И не слушая никаких возражений, старик двинулся к воротам.
Казак, оставленный там настороже, действительно, сморился и спал, громко похрапывая на весь двор. Но он, как сторожевой пёс, лёг поперёк ворог, и, не сдвинув его, их нельзя было отворить.
— Ладно, сторожи в пусто место! — пробурчал Савелыч и повернулся к стойлам, где десятка четыре крепких мохнатых сибирских лошадок дремали на подстилке или стояли, понуря голову, и жевали, пофыркивая, заданный им корм.
Лошади самого Савелыча стояли за особой загородкой, в углу стойла. Здесь стена лошадиной теплушки выходила прямо в поле. Небольшое оконце, прорезанное в этой стене, теперь было заткнуто пуком соломы.

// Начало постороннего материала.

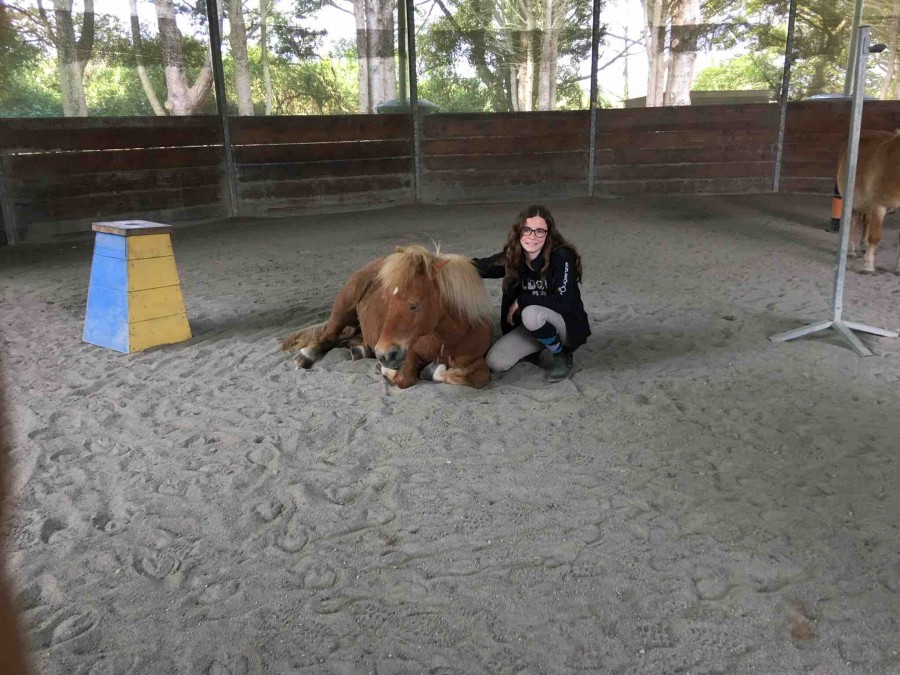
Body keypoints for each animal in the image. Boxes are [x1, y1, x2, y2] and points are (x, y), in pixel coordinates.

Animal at [281, 244, 494, 389]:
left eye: (414, 305)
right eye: (388, 300)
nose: (384, 355)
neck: (446, 339)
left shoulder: (474, 360)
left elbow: (478, 377)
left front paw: (434, 371)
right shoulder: (409, 353)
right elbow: (404, 378)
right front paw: (385, 369)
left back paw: (359, 350)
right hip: (343, 307)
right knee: (329, 336)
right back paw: (305, 355)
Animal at [836, 129, 900, 274]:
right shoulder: (878, 205)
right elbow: (874, 237)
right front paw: (868, 266)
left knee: (866, 222)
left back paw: (863, 245)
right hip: (853, 200)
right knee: (853, 222)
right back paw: (851, 251)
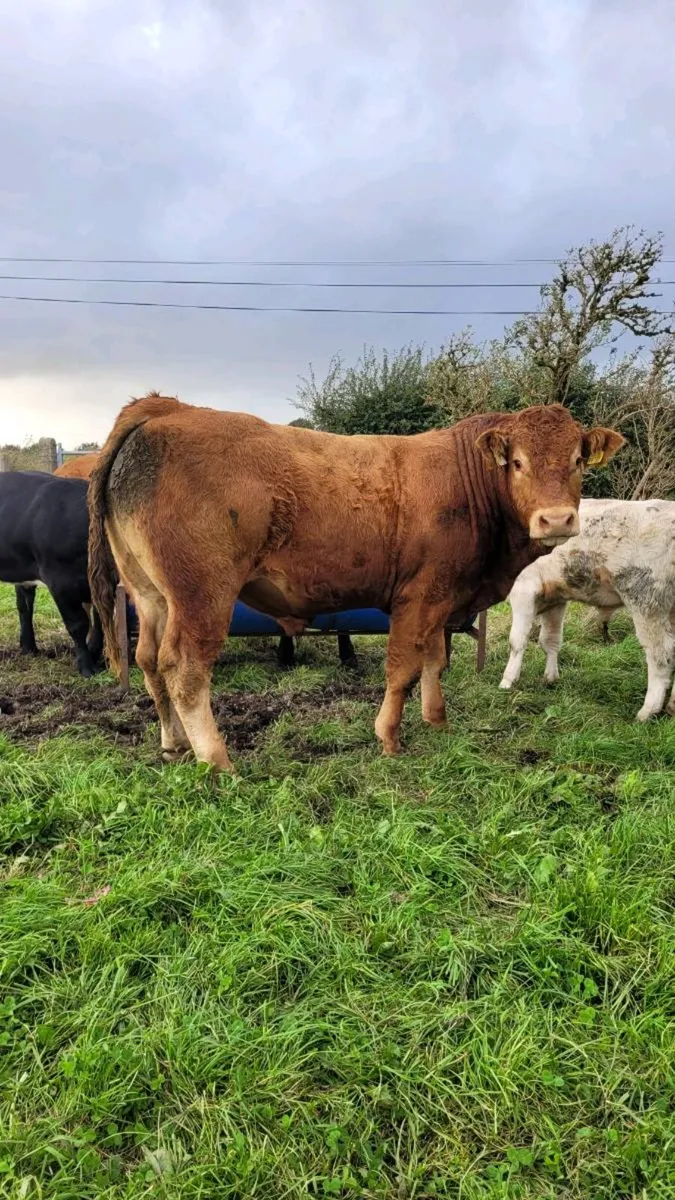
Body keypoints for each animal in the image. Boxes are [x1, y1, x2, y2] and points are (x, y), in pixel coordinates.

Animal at [0, 472, 103, 676]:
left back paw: (29, 647)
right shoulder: (60, 581)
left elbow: (101, 620)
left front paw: (96, 654)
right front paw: (86, 667)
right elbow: (78, 624)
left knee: (24, 606)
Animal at [87, 393, 624, 771]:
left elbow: (435, 661)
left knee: (149, 660)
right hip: (203, 595)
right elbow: (403, 668)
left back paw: (174, 745)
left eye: (577, 461)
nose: (556, 519)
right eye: (517, 462)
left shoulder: (441, 599)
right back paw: (217, 762)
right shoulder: (418, 598)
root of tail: (165, 409)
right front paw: (389, 737)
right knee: (185, 670)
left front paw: (437, 721)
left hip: (150, 595)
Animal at [499, 498, 675, 721]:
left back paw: (647, 711)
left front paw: (507, 681)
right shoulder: (556, 598)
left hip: (646, 601)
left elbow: (517, 641)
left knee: (660, 655)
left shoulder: (523, 588)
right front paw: (550, 678)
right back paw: (672, 706)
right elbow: (550, 641)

Лёгким пинком ноги поднял старик буланого конька, мирно дремлюще кормушки, на ощупь нашёл и снял со стены попону и стал прилаживать седло, тут же приготовленное в углу. Кинув затем поводья на шею осёдланной лошади, Савелыч подошёл к стене, выходящей в поле, упёрся ногами покрепче в землю и на высоте своего роста вытащил поперечное бревно, аршина два длиной, из стены, которая казалась такой крепкой и неподатливой на вид.

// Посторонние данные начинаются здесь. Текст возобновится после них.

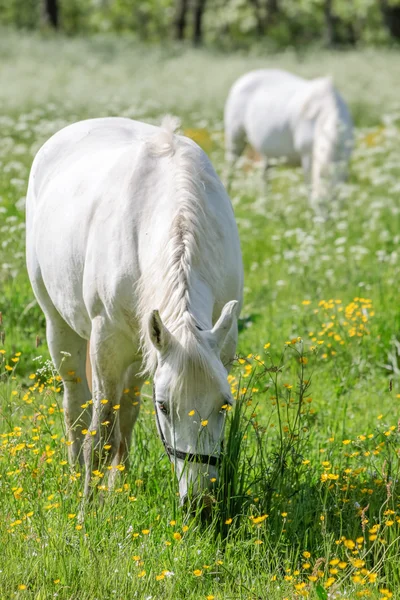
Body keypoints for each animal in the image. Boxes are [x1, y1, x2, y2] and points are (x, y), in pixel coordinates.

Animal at [26, 116, 244, 502]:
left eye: (224, 404)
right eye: (165, 406)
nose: (199, 503)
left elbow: (121, 425)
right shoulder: (107, 347)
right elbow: (99, 436)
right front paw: (87, 507)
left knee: (126, 413)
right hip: (60, 329)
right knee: (75, 404)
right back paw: (75, 476)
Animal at [225, 67, 354, 207]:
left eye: (339, 205)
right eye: (318, 204)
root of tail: (244, 78)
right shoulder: (307, 156)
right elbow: (309, 187)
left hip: (270, 154)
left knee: (265, 176)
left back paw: (266, 205)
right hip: (235, 139)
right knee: (230, 169)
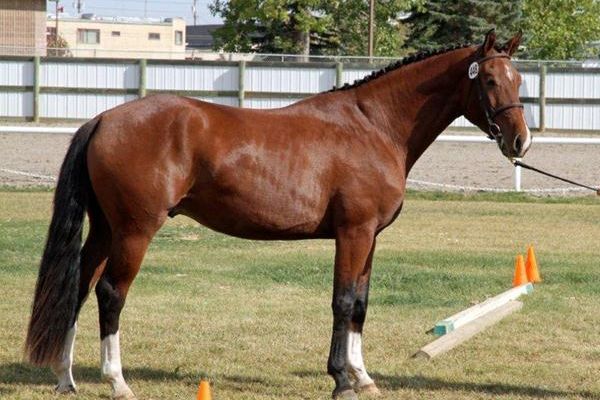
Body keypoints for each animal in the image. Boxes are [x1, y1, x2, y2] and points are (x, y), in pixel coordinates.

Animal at [25, 29, 528, 398]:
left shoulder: (371, 237)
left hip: (105, 230)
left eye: (520, 80)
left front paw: (364, 377)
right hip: (134, 231)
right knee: (110, 294)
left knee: (77, 289)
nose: (520, 141)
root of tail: (103, 120)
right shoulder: (353, 233)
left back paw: (66, 379)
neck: (374, 125)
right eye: (488, 80)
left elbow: (361, 305)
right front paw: (341, 380)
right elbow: (343, 301)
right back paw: (117, 381)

За первым бревном последовало второе... третье... И скоро нечто вроде калитки зазияло в разобранной стене, дремлющие кони зашевелились, поднялись и стали вздрагивать от внезапно налетевшего холода.
А те, что не спали, бросили еду и стали чутко прислушиваться, словно стараясь разгадать, что творится там, за перегородкой, в углу их, спокойной до этих пор, теплушки.

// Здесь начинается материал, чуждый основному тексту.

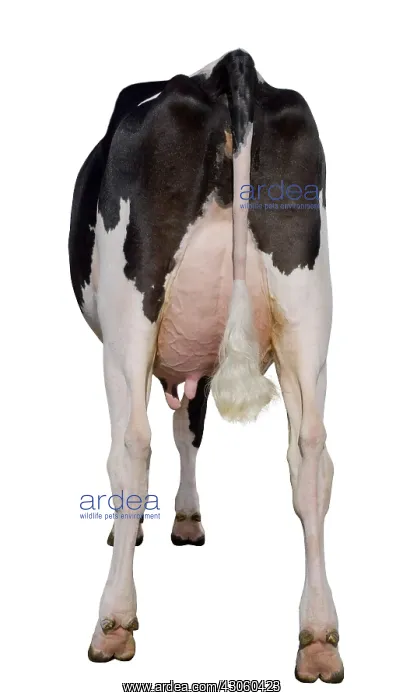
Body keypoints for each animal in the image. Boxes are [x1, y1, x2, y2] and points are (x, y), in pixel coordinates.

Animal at [69, 49, 343, 683]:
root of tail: (228, 67)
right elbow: (190, 429)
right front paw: (187, 518)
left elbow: (164, 434)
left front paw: (143, 530)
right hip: (306, 305)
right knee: (310, 454)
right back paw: (319, 636)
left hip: (129, 315)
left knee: (131, 447)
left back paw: (114, 621)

— Ты, што ли, Митяй? — негромко спросил старик, замети, что из темноты надвигается на него какая-то чёрная фигура.
— Я, тятька! — ответил сын, тепло одетый, туго подпоясанный, с тёплыми рукавицами и тяжёлым кремневиком в руках.
— Ну, с Богом!.. Я выведу коня... Садись и катай... Да сам не мешкай и кума проси поспешить...
— Ладно! — выходя из пролома в поле за стариком, отозвался Митяй.
На воле было гораздо светлее. Парень сел на коня, подобрал поводья и мелкой рысцою двинулся в путь, раскачиваясь в седле.
Проводив сына взглядом, пока можно было видеть за кустами, подбежавшими здесь к самой избе, старик вернулся в теплушку и принялся закладывать лаз.
Вдруг какие-то две фигуры прошмыгнули сюда со двора и направились к выходу в поле.
— Стой... Хто вы?.. Куды вы? — окрикнул старик, загораживая им дорогу.
Но остановить он успел только одного. Другой прошмыгнул мимо Савелыча, грузно перекинулся через брёвна, уже закрывавшие низ потайного выхода, и скрылся в кустарнике, только сучья захрустели под его тяжёлыми шагами.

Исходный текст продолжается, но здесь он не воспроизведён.